Especially relevant for our times is the “revert” story of poet Dunstan Thompson, who came to reject his homosexual lifestyle and withdraw from the world of literary ambition. After returning to the faith of his upbringing, he remained a devout Catholic and lived a “platonic life of friendship” with fellow writer Philip Trower. His earlier exit from the faith had been “mainly a matter of morals”; his re-entry resulted from an earnest search for truth. On studying the Gospels, he concluded, “Just as Our Lord didn’t say: ‘I am founding several churches, and any one of them will do,’ so He didn’t say: ‘There are exceptional people who can love Me without keeping My commandments.'” The blunt style of converts makes for great quotes, just as religious conversion — a kind of birth that one chooses — makes for great stories.
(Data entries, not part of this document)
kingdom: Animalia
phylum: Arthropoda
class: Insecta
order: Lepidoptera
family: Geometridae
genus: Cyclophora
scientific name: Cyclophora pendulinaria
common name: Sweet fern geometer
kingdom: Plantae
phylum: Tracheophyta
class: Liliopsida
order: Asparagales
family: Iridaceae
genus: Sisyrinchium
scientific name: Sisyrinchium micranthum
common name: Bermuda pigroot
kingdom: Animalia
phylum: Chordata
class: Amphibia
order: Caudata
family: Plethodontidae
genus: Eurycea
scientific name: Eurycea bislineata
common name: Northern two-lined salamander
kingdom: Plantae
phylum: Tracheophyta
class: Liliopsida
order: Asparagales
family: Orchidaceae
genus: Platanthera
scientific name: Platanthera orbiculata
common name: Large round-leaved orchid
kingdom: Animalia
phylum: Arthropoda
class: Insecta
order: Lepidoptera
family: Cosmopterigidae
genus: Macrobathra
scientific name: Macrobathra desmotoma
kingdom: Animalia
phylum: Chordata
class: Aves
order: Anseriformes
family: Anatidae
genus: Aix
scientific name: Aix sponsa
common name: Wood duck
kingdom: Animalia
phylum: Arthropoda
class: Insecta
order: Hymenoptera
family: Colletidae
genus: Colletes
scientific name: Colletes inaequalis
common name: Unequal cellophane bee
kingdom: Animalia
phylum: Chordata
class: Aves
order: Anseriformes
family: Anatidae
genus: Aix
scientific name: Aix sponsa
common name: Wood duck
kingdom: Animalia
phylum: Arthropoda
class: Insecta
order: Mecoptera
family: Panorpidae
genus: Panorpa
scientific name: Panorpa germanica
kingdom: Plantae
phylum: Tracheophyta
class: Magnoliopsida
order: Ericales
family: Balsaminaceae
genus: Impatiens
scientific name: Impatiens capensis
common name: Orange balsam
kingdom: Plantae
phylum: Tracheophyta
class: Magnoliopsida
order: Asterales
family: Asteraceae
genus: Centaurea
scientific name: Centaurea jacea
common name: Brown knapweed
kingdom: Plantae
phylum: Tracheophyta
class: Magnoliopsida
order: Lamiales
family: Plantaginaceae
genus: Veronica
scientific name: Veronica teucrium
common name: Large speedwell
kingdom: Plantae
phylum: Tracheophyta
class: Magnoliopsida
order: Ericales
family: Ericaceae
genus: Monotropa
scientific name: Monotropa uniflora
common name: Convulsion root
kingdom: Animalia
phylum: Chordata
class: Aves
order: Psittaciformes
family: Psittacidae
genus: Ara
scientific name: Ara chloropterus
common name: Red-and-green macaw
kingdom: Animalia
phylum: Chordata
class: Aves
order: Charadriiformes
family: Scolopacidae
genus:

Writers are well represented in Beaumont’s collection of nearly 500 American conversion stories, but he includes a wide range of characters. Mathematician-physicist John Louis “Johnny” von Neumann stands out. According to one who knew him, the common impression of Johnny — child prodigy, Ph.D. by age 22, principal member of the Manhattan Project, and inspirer of the Dr. Strangelove character — was that “smart people found him the smartest person they had ever met.” This genius converted on the occasion of his first marriage but fell away from the faith for years. In middle age, while in the hospital suffering from terminal cancer, Johnny invited Fr. Anselm Strittmatter, O.S.B., to “visit him for consultation,” and the priest administered last rites to him.
Beaumont’s tome, while riddled with typos and saddled with a cumbersome title that doesn’t resonate, contains more than enough inspiration for fishers of men. In the book’s afterword, convert-maker Fr. C. John McCloskey III repeats a frequently asked question: How do we “make” converts? Answer: By praying for, loving, and sometimes simply asking another, “Have you ever thought of becoming a Catholic?” According to McCloskey, you’ll generally be surprised at how flattered people are at the question!